- Directions -
Say how many lines in the material below include "management". The answer is the number alone.

-- Input for this task follows --

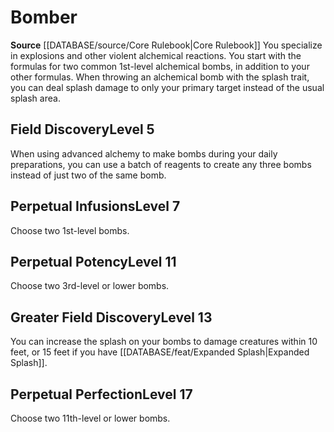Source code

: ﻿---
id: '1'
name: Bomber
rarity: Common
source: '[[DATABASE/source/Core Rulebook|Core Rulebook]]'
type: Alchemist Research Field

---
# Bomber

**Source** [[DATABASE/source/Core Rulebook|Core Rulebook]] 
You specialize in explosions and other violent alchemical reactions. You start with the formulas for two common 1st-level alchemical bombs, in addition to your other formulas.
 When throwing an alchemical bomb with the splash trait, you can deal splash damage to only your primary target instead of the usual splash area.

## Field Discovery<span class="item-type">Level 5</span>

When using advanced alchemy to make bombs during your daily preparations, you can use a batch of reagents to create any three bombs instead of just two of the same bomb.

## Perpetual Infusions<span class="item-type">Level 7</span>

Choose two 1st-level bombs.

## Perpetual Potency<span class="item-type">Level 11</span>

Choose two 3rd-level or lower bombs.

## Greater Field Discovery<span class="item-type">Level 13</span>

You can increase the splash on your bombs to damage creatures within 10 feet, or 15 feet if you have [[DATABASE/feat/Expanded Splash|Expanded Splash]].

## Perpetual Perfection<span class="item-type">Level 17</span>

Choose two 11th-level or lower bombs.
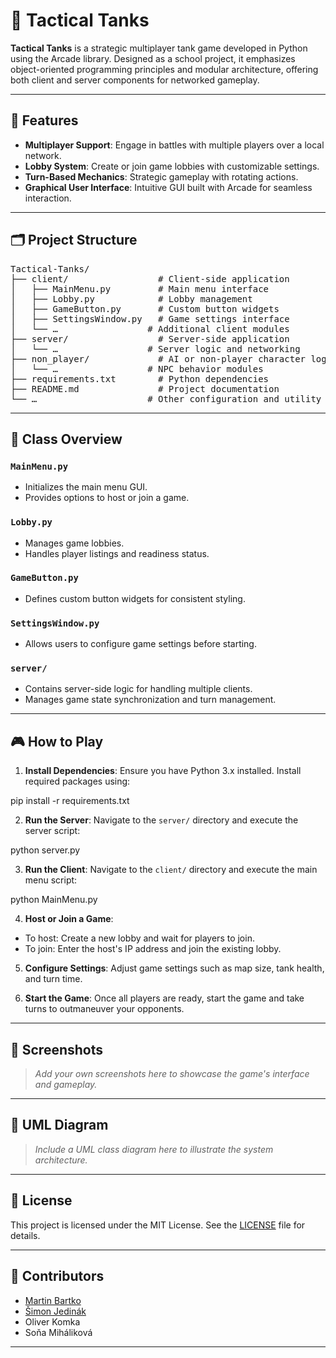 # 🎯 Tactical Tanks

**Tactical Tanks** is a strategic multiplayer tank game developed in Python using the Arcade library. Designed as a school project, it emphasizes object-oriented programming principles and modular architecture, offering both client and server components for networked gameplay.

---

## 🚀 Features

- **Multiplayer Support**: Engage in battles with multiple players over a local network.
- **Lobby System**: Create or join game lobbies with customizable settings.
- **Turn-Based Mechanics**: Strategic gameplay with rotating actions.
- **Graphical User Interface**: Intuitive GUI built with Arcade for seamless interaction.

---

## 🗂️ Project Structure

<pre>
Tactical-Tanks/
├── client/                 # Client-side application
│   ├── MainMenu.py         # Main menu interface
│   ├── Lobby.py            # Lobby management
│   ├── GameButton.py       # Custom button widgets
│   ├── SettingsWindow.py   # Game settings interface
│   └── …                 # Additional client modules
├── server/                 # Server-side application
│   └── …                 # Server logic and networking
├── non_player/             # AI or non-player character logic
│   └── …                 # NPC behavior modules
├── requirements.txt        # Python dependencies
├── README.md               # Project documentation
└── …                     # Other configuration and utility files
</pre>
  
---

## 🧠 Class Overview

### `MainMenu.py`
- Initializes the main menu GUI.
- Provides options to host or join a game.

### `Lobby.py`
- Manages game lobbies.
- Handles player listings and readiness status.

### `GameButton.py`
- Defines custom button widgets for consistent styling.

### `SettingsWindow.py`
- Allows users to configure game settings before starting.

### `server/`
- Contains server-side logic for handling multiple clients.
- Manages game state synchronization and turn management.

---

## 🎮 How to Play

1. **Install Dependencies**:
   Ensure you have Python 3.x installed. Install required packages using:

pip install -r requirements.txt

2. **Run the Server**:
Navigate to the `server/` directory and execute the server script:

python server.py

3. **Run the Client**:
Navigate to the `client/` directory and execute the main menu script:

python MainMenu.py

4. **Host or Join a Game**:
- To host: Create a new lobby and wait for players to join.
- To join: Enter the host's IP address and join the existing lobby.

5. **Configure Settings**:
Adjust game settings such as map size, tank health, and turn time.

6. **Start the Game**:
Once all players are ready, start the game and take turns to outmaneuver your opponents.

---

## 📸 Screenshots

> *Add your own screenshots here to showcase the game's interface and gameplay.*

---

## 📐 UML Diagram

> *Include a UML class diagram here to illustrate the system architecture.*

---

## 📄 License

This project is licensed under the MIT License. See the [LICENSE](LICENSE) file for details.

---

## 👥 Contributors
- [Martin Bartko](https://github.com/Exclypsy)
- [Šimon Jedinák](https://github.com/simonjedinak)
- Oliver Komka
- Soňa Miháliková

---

-- Input for this task concluded --

- Answer for the task -
2